Печатается по журналу "Исторический вестник", 1896, март, стр. 798--802, 805--807.

1 Стр. 208. Терпигорев поступал на юридический факультет Петербургского университета в 1860 г.

2 Стр. 209. Речь идет о книге "Стихотворения Н. Некрасова. Издание второе с издания 1856 года, с прибавлением стихотворений, написанных после этого года", СПб. 1861. Цензурное разрешение 4 мая 1861 г. Ф. И. Рахманинов в то время не был цензором "Современника".

3 Стр. 210. Стихотворение "Поэт и гражданин", опубликованное в первом издании "Стихотворений" Некрасова (СПб. 1856), вызвало цензурные репрессии после того, как было перепечатано Чернышевским и Панаевым (наряду с другими стихотворениями поэта) в "Современнике" (1856, No 11).

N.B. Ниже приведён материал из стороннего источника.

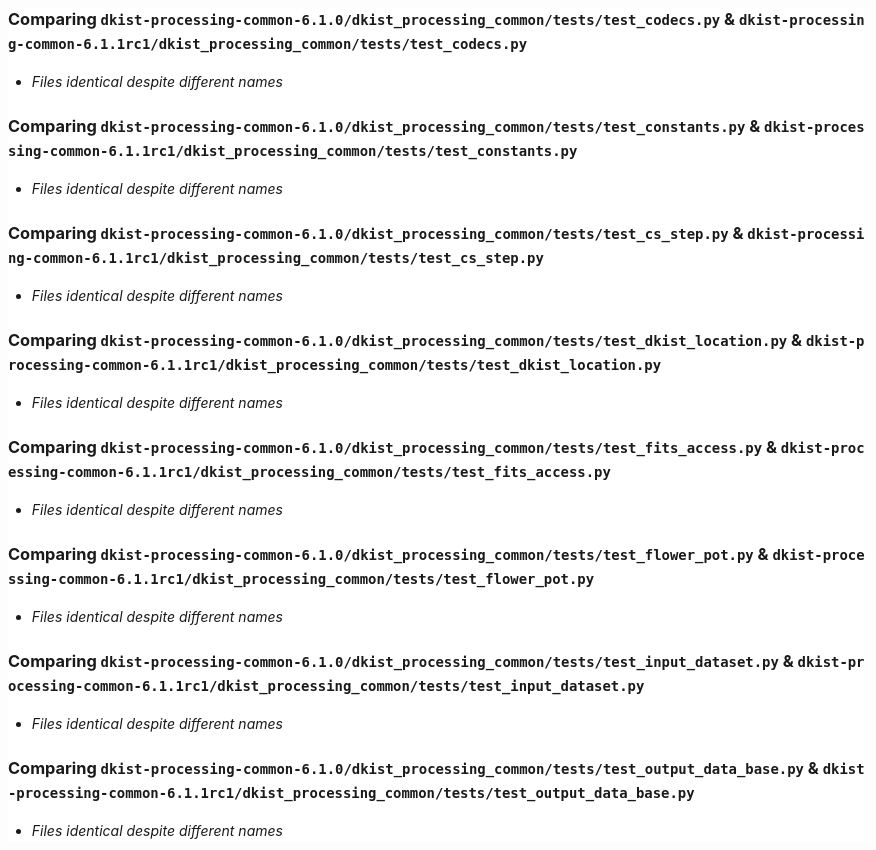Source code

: ### Comparing `dkist-processing-common-6.1.0/dkist_processing_common/tests/test_codecs.py` & `dkist-processing-common-6.1.1rc1/dkist_processing_common/tests/test_codecs.py`

 * *Files identical despite different names*

### Comparing `dkist-processing-common-6.1.0/dkist_processing_common/tests/test_constants.py` & `dkist-processing-common-6.1.1rc1/dkist_processing_common/tests/test_constants.py`

 * *Files identical despite different names*

### Comparing `dkist-processing-common-6.1.0/dkist_processing_common/tests/test_cs_step.py` & `dkist-processing-common-6.1.1rc1/dkist_processing_common/tests/test_cs_step.py`

 * *Files identical despite different names*

### Comparing `dkist-processing-common-6.1.0/dkist_processing_common/tests/test_dkist_location.py` & `dkist-processing-common-6.1.1rc1/dkist_processing_common/tests/test_dkist_location.py`

 * *Files identical despite different names*

### Comparing `dkist-processing-common-6.1.0/dkist_processing_common/tests/test_fits_access.py` & `dkist-processing-common-6.1.1rc1/dkist_processing_common/tests/test_fits_access.py`

 * *Files identical despite different names*

### Comparing `dkist-processing-common-6.1.0/dkist_processing_common/tests/test_flower_pot.py` & `dkist-processing-common-6.1.1rc1/dkist_processing_common/tests/test_flower_pot.py`

 * *Files identical despite different names*

### Comparing `dkist-processing-common-6.1.0/dkist_processing_common/tests/test_input_dataset.py` & `dkist-processing-common-6.1.1rc1/dkist_processing_common/tests/test_input_dataset.py`

 * *Files identical despite different names*

### Comparing `dkist-processing-common-6.1.0/dkist_processing_common/tests/test_output_data_base.py` & `dkist-processing-common-6.1.1rc1/dkist_processing_common/tests/test_output_data_base.py`

 * *Files identical despite different names*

4 Стр. 214. Рахманинов получил замечание от Главного управления цензуры за "допущение" им в "Современнике" "ряда статей, противодействующих коренным основам нашего устройства гражданского и общественного" в июле 1860 г. (В. Евгеньев-Максимов, "Современник" при Чернышевском и Добролюбове, Гослитиздат, Л. 1936, стр. 433). Значит, данный эпизод имел место не зимой (как пишет С. Терпигорев), а летом 1860 г.